You are viewing a plain text version of this content. The canonical link for it is here.
Posted to dev@arrow.apache.org by Brian Wylie <br...@gmail.com> on 2017/09/08 18:36:17 UTC
spark error with reading parquet file created vis pandas/pyarrow
Apologies if this isn't quite the right place to ask this question, but I
figured Wes/others might know right off the bat :)
Context:
- Mac OSX Laptop
- PySpark: 2.2.0
- PyArrow: 0.6.0
- Pandas: 0.19.2
Issue Explanation:
- I'm converting my Pandas dataframe to a Parquet file with code very
similar to
- http://wesmckinney.com/blog/python-parquet-update/
- My Pandas DataFrame has a datetime index: http_df.index.dtype =
dtype('<M8[ns]')
- When loading the saved parquet file I get the error below
- If I remove that index everything works fine
ERROR:
- Py4JJavaError: An error occurred while calling o34.parquet.
: org.apache.spark.SparkException: Job aborted due to stage failure:
Task 0 in stage 0.0 failed 1 times, most recent failure: Lost task 0.0
in stage 0.0 (TID 0, localhost, executor driver):
org.apache.spark.sql.AnalysisException: Illegal Parquet type: INT64
(TIMESTAMP_MICROS);
Full Code to reproduce:
- https://github.com/Kitware/bat/blob/master/notebooks/Bro_to_Parquet.ipynb
Thanks in advance, also big fan of all this stuff... "be the chicken" :)
-Brian
Re: spark error with reading parquet file created vis pandas/pyarrow
Posted by Wes McKinney <we...@gmail.com>.
The option
pq.write_table(..., flavor='spark')
made it into the 0.7.0 release
- Wes
On Fri, Sep 8, 2017 at 6:28 PM, Julien Le Dem <ju...@gmail.com> wrote:
> The int96 deprecation is slowly bubbling up the stack. There are still discussions in spark on how to make the change. So for now even though it's deprecated it is still used in some places. This should get resolved in the near future.
>
> Julien
>
>> On Sep 8, 2017, at 14:12, Wes McKinney <we...@gmail.com> wrote:
>>
>> Turning on int96 timestamps is the solution right now.

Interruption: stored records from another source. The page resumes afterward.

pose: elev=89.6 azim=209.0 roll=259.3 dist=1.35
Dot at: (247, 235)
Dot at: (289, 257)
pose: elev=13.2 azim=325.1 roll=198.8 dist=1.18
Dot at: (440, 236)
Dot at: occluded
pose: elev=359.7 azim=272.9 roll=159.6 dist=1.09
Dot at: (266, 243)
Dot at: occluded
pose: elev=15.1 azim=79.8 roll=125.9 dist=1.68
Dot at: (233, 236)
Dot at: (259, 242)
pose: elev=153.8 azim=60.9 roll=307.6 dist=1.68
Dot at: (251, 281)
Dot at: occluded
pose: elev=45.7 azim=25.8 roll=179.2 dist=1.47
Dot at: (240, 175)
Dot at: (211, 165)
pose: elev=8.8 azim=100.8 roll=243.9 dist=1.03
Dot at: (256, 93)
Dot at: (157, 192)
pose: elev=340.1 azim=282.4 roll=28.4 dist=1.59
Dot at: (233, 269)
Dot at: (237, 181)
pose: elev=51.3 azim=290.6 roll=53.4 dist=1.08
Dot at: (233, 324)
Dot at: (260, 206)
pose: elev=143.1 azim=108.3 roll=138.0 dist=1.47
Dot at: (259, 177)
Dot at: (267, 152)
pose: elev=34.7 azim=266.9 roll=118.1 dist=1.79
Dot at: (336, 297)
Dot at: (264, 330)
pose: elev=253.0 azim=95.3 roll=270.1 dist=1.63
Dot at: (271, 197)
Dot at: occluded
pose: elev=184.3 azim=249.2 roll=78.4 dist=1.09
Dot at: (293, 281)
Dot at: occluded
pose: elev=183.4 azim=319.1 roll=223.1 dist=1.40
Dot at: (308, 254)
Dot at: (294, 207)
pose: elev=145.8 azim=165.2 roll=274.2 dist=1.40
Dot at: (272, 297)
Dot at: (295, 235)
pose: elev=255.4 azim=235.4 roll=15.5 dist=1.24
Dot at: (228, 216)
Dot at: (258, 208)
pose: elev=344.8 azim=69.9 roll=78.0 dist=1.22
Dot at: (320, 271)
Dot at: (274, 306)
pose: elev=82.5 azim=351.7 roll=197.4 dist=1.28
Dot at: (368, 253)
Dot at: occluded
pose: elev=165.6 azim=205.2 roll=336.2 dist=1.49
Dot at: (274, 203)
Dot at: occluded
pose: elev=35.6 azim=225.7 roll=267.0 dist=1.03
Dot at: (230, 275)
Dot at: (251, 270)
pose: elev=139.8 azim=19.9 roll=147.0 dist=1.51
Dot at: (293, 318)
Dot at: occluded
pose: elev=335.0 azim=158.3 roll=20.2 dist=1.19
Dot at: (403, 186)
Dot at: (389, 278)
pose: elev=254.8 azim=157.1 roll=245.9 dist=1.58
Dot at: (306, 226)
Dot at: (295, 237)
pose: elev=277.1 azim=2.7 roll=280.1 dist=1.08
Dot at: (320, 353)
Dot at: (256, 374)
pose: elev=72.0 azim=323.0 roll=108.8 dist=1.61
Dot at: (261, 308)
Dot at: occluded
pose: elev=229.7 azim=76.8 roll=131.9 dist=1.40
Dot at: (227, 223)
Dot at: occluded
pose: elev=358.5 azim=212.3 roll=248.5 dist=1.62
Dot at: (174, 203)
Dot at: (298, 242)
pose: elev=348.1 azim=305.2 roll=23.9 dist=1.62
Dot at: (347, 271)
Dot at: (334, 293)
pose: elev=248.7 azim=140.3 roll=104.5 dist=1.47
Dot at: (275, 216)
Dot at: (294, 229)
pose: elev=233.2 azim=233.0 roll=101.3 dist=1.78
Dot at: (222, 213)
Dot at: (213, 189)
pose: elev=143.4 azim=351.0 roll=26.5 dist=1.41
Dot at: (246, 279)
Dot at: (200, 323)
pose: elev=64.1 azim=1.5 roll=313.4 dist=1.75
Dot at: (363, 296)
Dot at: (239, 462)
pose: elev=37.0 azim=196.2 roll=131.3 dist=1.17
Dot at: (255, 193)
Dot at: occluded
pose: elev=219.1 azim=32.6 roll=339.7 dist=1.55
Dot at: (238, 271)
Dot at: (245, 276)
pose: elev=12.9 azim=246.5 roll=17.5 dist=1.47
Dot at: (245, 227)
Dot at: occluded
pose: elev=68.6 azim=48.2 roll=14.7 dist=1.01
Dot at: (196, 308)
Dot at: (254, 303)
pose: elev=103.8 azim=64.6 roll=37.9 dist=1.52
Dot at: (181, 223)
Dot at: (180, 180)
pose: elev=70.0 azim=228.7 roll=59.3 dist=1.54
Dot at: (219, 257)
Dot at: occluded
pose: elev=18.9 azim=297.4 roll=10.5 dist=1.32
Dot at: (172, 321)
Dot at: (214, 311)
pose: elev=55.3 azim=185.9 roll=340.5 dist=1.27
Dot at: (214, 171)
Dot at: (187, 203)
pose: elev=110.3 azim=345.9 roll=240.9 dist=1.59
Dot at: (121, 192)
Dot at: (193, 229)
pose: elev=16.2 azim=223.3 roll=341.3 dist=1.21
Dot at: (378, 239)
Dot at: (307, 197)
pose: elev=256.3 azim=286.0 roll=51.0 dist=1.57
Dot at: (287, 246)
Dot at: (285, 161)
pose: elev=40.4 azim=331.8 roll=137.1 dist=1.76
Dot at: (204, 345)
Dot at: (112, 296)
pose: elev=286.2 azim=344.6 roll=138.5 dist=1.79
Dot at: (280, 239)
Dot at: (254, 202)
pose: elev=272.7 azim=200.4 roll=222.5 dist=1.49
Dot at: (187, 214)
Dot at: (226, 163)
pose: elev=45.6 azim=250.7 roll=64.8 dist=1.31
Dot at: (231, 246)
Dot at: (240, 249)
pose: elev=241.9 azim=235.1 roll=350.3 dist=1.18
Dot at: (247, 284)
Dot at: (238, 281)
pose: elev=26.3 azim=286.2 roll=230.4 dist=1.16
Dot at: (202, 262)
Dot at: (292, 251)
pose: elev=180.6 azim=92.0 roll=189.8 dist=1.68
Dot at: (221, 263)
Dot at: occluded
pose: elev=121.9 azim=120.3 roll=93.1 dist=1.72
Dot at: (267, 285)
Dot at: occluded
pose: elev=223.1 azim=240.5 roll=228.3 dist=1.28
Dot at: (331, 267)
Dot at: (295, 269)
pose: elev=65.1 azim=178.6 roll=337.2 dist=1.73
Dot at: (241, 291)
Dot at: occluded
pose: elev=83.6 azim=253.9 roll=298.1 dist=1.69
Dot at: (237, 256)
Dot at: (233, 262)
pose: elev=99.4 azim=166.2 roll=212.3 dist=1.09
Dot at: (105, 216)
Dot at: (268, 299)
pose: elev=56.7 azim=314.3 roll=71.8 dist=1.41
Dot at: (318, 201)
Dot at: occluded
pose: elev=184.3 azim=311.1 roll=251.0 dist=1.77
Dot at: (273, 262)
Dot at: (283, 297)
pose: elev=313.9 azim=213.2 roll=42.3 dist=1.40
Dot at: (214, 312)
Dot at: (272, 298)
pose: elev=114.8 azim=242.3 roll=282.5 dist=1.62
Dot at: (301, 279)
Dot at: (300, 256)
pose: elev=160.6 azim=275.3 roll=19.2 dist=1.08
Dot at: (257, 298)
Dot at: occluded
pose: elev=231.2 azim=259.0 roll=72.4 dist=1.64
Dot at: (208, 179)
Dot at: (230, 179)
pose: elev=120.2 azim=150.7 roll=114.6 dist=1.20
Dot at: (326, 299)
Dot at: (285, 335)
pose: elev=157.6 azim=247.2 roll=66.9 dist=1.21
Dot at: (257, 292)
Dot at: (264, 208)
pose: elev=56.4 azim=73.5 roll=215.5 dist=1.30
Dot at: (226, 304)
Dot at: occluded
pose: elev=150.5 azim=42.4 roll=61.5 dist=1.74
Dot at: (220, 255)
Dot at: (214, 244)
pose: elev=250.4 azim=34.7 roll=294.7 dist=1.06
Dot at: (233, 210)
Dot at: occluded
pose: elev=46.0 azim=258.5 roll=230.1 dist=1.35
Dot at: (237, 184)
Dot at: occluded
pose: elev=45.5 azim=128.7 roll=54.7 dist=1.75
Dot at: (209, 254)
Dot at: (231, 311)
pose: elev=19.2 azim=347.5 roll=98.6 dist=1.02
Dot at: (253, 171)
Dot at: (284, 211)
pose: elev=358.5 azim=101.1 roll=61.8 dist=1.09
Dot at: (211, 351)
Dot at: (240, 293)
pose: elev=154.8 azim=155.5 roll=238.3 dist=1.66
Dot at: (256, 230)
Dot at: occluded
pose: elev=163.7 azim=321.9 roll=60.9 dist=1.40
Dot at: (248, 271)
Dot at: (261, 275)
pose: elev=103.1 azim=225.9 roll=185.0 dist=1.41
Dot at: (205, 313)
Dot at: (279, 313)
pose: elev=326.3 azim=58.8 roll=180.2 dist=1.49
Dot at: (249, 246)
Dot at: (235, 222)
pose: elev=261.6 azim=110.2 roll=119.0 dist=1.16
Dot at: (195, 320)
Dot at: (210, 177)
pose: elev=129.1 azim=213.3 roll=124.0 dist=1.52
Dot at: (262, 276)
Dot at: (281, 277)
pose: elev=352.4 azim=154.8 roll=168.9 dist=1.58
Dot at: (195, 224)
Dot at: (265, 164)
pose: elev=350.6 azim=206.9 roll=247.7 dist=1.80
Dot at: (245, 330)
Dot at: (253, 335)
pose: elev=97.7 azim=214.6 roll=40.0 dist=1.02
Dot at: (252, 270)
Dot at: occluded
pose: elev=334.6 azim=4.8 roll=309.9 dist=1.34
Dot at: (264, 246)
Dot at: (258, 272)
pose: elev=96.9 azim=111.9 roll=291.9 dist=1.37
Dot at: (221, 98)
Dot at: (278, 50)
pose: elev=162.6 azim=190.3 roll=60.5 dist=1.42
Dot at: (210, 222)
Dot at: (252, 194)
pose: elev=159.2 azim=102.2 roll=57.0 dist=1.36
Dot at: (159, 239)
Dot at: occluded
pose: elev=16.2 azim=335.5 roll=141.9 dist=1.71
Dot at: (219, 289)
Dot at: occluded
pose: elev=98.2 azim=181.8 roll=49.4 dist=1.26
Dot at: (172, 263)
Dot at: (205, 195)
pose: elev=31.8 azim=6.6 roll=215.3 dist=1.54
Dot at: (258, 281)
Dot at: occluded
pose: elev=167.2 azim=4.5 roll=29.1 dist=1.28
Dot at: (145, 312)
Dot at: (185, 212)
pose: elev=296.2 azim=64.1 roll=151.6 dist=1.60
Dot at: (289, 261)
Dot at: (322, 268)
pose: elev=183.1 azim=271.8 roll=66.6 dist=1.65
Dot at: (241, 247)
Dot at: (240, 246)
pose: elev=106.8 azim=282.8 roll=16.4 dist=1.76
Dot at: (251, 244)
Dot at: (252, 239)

To save
>> yourself some typing, you could declare
>>
>> parquet_options = {
>> 'compression': ...,
>> 'use_deprecated_int96_timestamps': True
>> }
>>
>> pq.write_table(..., **parquet_options)
>>
>>> On Fri, Sep 8, 2017 at 5:08 PM, Brian Wylie <br...@gmail.com> wrote:
>>> So, this is certainly good for future versions of Arrow. Do you have any
>>> specific recommendations for a workaround currently?
>>>
>>> Saving a parquet file with datetimes will obviously be a common use case
>>> and if I'm understanding it correctly, right now saving a Parquet file with
>>> PyArrow that file will not be readable by Spark at this point. Yes? (I'm
>>> asking this as opposed to stating this).
>>>
>>> -Brian
>>>
>>>> On Fri, Sep 8, 2017 at 2:58 PM, Wes McKinney <we...@gmail.com> wrote:
>>>>
>>>> Indeed, INT96 is deprecated in the Parquet format. There are other
>>>> issues with Spark (it places restrictions on table field names, for
>>>> example), so it may be worth adding an option like
>>>>
>>>> pq.write_table(table, where, flavor='spark')
>>>>
>>>> or maybe better
>>>>
>>>> pq.write_table(table, where, flavor='spark-2.2')
>>>>
>>>> and this would set the correct options for that version of Spark.
>>>>
>>>> I created https://issues.apache.org/jira/browse/ARROW-1499 as a place
>>>> to discuss further
>>>>
>>>> - Wes
>>>>
>>>>
>>>> On Fri, Sep 8, 2017 at 4:28 PM, Brian Wylie <br...@gmail.com>
>>>> wrote:
>>>>> Okay,
>>>>>
>>>>> So after some additional debugging, I can get around this if I set
>>>>>
>>>>> use_deprecated_int96_timestamps=True
>>>>>
>>>>> on the pq.write_table(arrow_table, filename, compression=compression,
>>>>> use_deprecated_int96_timestamps=True) call.
>>>>>
>>>>> But that just feels SO wrong....as I'm sure it's deprecated for a reason
>>>>> (i.e. this will bite me later and badly)
>>>>>
>>>>>
>>>>> I also see this issue (or at least a related issue) reference in this
>>>> Jeff
>>>>> Knupp blog...
>>>>>
>>>>> https://www.enigma.com/blog/moving-to-parquet-files-as-a-
>>>> system-of-record
>>>>>
>>>>> So shrug... any suggestions are greatly appreciated :)
>>>>>
>>>>> -Brian
>>>>>
>>>>> On Fri, Sep 8, 2017 at 12:36 PM, Brian Wylie <br...@gmail.com>
>>>>> wrote:
>>>>>
>>>>>> Apologies if this isn't quite the right place to ask this question, but
>>>> I
>>>>>> figured Wes/others might know right off the bat :)
>>>>>>
>>>>>>
>>>>>> Context:
>>>>>> - Mac OSX Laptop
>>>>>> - PySpark: 2.2.0
>>>>>> - PyArrow: 0.6.0
>>>>>> - Pandas: 0.19.2
>>>>>>
>>>>>> Issue Explanation:
>>>>>> - I'm converting my Pandas dataframe to a Parquet file with code very
>>>>>> similar to
>>>>>> - http://wesmckinney.com/blog/python-parquet-update/
>>>>>> - My Pandas DataFrame has a datetime index: http_df.index.dtype =
>>>>>> dtype('<M8[ns]')
>>>>>> - When loading the saved parquet file I get the error below
>>>>>> - If I remove that index everything works fine
>>>>>>
>>>>>> ERROR:
>>>>>> - Py4JJavaError: An error occurred while calling o34.parquet.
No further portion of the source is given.